Le 28 décembre 2016(12), 78 terrils formant une chaîne, situés dans ce qui était le bassin du Nord et du Pas-de-Calais, ont été jugés dignes d’appartenir au patrimoine national au titre de la loi du 2 mai 1930 « ayant pour objet de réorganiser la protection des monuments naturels… ». Certains d’entre eux ont été rendus à la nature, voire à l’expérimentation agronomique, d’autres sont désormais dédiés aux loisirs. Le terril de Pinchonvalles à Avion (Pas-de-Calais), est le plus long d’Europe. Entièrement boisé, il fait la joie des naturalistes et des amateurs de champignons. Son biotope est d’une grande richesse. Espèces animales et végétales rares y cohabitent, comme ces pommiers de variétés anciennes, issues des pépins laissés au fond par les mineurs d’antan à l’heure du « briquet »(13), surnom donné au casse-croûte dans le bassin du Nord-Pas-de-Calais.

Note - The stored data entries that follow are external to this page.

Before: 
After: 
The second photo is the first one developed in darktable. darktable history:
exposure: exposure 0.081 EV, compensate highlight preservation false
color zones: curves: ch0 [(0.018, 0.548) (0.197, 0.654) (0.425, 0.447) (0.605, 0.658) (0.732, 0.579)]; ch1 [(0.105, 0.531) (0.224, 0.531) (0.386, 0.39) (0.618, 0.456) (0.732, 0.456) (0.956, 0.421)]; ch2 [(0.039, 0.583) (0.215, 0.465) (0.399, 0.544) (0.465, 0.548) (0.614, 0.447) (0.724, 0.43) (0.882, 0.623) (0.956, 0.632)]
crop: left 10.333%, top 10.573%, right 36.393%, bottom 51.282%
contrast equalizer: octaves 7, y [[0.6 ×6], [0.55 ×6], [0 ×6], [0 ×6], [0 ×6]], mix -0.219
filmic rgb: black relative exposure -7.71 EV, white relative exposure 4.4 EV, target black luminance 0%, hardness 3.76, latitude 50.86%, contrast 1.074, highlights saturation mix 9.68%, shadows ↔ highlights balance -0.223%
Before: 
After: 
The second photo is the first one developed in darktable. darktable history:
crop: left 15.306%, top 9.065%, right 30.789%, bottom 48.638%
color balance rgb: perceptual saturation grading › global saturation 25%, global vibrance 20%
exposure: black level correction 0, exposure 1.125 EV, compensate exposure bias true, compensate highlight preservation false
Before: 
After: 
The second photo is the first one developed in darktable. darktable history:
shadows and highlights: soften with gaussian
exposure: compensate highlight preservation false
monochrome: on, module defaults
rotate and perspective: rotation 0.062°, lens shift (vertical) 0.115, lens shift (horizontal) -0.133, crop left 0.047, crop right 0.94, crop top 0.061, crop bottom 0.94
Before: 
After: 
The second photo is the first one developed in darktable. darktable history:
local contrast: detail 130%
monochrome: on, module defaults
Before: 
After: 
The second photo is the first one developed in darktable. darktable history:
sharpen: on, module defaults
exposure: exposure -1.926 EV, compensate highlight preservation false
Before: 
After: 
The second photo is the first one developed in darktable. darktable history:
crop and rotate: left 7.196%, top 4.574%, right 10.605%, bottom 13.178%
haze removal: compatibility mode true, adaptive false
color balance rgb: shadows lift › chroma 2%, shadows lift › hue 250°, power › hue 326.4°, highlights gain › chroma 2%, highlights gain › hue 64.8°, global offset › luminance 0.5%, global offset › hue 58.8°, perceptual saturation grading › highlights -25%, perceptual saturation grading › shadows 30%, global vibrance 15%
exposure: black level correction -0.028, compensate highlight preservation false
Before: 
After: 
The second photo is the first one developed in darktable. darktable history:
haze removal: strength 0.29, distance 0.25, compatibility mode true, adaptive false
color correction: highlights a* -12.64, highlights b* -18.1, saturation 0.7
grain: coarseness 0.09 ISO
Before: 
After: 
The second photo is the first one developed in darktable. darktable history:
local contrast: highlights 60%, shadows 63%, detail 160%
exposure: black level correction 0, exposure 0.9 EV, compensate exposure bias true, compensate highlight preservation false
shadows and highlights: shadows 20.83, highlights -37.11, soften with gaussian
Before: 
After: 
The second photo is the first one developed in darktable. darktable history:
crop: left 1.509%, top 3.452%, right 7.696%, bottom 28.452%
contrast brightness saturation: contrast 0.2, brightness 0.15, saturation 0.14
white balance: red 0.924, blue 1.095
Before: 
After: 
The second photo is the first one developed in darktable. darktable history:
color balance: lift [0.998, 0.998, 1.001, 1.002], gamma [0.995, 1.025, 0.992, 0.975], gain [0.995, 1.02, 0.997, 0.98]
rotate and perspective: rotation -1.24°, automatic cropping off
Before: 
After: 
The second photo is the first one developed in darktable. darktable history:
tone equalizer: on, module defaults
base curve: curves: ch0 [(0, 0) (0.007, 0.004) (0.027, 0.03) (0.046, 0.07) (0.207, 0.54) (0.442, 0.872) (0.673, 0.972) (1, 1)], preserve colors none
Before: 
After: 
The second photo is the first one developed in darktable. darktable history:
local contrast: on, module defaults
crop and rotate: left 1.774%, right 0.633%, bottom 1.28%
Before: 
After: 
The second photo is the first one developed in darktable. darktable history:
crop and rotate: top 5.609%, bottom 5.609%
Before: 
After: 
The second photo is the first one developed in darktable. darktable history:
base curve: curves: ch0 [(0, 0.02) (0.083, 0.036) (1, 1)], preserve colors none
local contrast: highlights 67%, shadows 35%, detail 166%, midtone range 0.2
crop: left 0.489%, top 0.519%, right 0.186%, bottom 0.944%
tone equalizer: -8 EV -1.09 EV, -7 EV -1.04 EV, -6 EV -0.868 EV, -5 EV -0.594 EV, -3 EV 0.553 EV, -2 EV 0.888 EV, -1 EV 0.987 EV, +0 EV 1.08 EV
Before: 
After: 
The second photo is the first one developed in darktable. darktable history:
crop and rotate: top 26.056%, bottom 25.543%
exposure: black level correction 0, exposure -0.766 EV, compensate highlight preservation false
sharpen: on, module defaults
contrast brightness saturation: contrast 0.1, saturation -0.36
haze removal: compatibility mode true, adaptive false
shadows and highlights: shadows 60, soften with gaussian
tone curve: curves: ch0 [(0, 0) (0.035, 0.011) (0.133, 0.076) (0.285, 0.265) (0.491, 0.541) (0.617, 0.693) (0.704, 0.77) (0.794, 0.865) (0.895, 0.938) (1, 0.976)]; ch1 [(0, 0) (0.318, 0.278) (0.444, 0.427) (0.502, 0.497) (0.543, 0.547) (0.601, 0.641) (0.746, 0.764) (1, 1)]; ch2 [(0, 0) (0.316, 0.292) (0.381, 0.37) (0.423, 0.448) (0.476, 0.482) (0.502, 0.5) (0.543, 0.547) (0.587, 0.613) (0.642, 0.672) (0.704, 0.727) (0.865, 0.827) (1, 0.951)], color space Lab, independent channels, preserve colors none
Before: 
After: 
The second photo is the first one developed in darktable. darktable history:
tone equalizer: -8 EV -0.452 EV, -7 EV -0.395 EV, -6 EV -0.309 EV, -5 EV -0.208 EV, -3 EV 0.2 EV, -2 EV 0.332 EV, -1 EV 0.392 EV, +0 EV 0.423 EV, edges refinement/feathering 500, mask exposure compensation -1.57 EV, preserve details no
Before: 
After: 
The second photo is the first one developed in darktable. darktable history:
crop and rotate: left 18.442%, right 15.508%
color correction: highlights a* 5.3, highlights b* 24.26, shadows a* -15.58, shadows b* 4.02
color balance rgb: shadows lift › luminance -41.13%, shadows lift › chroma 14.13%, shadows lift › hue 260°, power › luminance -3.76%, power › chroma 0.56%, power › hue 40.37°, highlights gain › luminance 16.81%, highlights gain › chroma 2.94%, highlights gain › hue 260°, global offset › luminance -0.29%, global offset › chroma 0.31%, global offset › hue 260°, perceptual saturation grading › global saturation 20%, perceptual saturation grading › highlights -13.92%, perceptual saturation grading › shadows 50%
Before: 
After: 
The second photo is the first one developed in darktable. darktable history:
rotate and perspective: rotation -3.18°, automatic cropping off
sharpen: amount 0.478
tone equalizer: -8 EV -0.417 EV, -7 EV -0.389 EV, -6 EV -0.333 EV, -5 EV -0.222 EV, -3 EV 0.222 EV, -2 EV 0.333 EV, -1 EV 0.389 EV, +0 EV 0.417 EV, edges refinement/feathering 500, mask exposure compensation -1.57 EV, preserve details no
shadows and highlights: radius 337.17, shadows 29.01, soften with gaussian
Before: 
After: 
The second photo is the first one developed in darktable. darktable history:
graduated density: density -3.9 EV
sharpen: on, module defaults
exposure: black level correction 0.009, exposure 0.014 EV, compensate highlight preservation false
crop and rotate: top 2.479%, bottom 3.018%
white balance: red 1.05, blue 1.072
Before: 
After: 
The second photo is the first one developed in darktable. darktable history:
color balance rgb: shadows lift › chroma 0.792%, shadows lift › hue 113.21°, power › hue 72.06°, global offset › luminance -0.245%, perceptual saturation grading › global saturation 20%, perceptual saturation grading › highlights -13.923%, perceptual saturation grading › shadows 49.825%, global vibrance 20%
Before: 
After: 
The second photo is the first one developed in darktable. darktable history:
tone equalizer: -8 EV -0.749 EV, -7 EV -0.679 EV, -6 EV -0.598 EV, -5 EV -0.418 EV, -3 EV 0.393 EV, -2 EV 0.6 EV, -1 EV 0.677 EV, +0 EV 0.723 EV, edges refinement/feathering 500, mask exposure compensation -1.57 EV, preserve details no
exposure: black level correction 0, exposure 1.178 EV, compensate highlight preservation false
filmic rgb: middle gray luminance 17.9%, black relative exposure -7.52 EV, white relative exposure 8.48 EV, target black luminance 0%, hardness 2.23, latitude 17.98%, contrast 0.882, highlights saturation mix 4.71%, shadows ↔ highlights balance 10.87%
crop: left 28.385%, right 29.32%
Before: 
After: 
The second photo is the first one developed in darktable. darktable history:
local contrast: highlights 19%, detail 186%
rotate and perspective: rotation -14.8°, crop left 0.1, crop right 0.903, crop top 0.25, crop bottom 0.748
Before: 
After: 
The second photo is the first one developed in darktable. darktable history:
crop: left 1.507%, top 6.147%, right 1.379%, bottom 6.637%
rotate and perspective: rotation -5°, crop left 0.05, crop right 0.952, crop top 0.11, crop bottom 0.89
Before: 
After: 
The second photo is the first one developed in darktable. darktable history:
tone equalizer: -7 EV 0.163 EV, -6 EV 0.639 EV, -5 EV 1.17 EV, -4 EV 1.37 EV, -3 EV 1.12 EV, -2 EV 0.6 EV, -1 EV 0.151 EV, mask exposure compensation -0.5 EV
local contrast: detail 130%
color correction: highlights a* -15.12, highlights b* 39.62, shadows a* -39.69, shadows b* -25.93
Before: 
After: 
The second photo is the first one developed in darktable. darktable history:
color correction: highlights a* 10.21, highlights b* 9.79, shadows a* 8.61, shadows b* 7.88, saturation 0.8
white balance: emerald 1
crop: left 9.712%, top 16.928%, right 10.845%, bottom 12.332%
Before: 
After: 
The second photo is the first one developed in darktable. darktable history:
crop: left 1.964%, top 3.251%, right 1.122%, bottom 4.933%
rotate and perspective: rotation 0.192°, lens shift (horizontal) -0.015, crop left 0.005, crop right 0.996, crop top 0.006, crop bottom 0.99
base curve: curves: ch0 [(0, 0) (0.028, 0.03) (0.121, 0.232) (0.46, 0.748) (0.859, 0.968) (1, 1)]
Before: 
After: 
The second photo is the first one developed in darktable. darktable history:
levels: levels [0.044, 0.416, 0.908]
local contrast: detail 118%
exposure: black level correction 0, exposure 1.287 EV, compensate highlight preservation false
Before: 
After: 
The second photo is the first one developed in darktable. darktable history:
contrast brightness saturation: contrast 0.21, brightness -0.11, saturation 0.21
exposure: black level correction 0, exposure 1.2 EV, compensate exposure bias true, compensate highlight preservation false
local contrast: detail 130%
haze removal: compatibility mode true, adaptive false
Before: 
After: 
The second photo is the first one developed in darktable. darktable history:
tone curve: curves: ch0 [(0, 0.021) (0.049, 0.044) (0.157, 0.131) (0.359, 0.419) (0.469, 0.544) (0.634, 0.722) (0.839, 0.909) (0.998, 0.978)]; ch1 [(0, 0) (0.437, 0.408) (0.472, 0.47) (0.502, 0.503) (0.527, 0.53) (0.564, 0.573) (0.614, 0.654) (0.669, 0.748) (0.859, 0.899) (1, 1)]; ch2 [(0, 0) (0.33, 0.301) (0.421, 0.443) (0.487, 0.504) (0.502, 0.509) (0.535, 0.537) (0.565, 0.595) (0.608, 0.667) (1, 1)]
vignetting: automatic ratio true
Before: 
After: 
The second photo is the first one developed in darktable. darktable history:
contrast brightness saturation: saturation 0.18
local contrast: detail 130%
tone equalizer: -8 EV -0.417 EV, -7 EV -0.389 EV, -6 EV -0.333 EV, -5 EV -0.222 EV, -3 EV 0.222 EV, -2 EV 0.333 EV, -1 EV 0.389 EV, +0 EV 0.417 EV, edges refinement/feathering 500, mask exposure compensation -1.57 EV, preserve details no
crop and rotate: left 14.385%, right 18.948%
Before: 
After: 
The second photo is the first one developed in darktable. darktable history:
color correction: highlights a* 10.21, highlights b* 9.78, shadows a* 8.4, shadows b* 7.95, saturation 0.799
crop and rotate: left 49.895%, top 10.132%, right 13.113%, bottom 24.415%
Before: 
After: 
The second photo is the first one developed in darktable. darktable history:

Pour les fous de glisse, un terril de 129 mètres de haut a été aménagé en piste de ski, à Noeux-les-Mines dans le Pas-de-Calais. Le complexe Loisinord(14) attire également les foules avec son grand stade nautique. Enfin, les terrils jumeaux (11 et 19) de Loos-en-Gohelle, les plus hauts d’Europe avec leurs 186 mètres, ont été aménagés pour les promeneurs. Non loin de là se trouve le Louvre-Lens, musée et lieu d’exposition.

À Aberfan, le Memorial Cemetery and Garden a été construit sur le site de la Pantglas School. Lieu de mémoire émouvant, avec ses arches de pierre blanche représentant chacune une des petites victimes(15), il a été inauguré par la reine en mars 1973, avec dépôt d’une couronne de fleurs. Voulait-elle, ce faisant, faire taire les critiques que lui avait valu le retard avec lequel elle s’était rendue sur place sept ans plus tôt et dont la série The Crown se fait l’écho ? Elle s’y rendra à plusieurs reprises, par la suite, en 1997, puis en 2016 à l’occasion du 50e anniversaire du drame d’Aberfan.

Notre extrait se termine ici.